Question about commutative diagram

Question

We consider the following diagram of $R$-modules, when $R$ is a commutative ring with unit. \begin{alignat}{3} 0 \xrightarrow{} &M &\xrightarrow{\;u\;} &\;N &\xrightarrow{\;v\;} &\; Q \rightarrow 0 \\ \llap{f}&\downarrow &\llap{g}&\downarrow &\llap{h}&\downarrow \\ 0 \rightarrow &M'& \xrightarrow{u'} &\;N' &\xrightarrow{v'}&\;Q' \rightarrow 0 \end{alignat} If the maps $ f: M \xrightarrow{} M'$ and $h : Q \xrightarrow{} Q'$ are isomorphisms and the map $g : N \xrightarrow{} N'$ is a monomorphism.

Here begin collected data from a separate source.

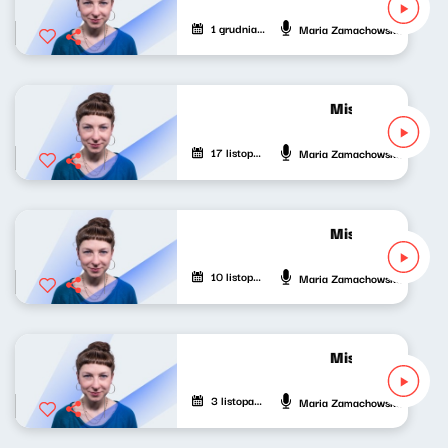
1 grudnia 2024
Maria Zamachowska
Mistrzowie grają
17 listopada 2024
Maria Zamachowska
Mistrzowie graj
10 listopada 2024
Maria Zamachowska
Mistrzowie graj
3 listopada 2024
Maria Zamachowska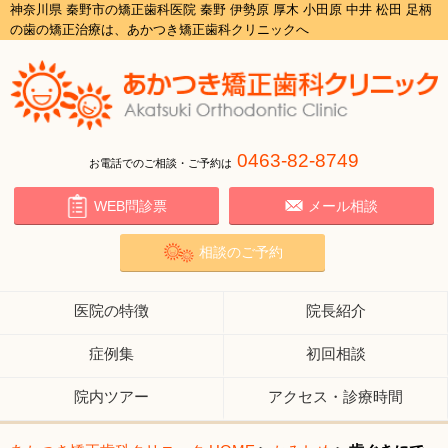
神奈川県 秦野市の矯正歯科医院 秦野 伊勢原 厚木 小田原 中井 松田 足柄
の歯の矯正治療は、あかつき矯正歯科クリニックへ
0463-82-8749
お電話でのご相談・ご予約は
WEB問診票
メール相談
相談のご予約
医院の特徴
院長紹介
症例集
初回相談
院内ツアー
アクセス・診療時間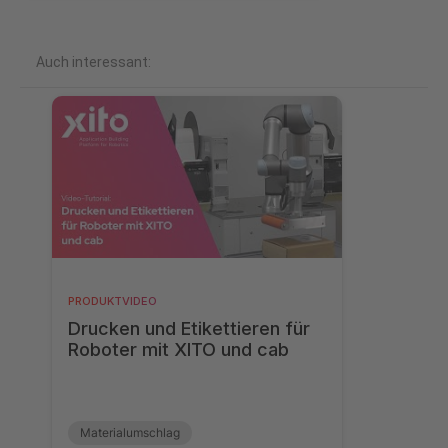
Auch interessant:
PRODUKTVIDEO
Drucken und Etikettieren für
Roboter mit XITO und cab
Materialumschlag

We suppose also that the first line is exact and $\operatorname{Im}(u') \subseteq \operatorname{Ker}(v')$. If the diagram is also commutative i.e. $u'f=gu$ and $v'g=hv$. Under these assumptions, is it possible that the second line is not exact, i.e. there exists $n' \in \operatorname{Ker}(v') \backslash \operatorname{Im}(u')?$

Answer 1

Yes, there is an example of this. Take $M=M'=\mathbb Z=N=N'$ and $Q=Q'=\mathbb Z/2\mathbb Z$ all as $\mathbb Z$-modules. For the first row take as $u$ multiplication by $2$ and as $v$ the projection onto the quotient. For the second row take as $u$ multiplication by $6$ and as $v'$ again the projection. Finally, take as $g$ multiplication by $3$.

As $3\equiv1\mod2$ the diagram commutes, the first row is exact but the second row is not since $4\notin\operatorname{im}(u')$ but $4\in\ker(v')$. Hence $\operatorname{im}(u')\subsetneq\ker(v')$.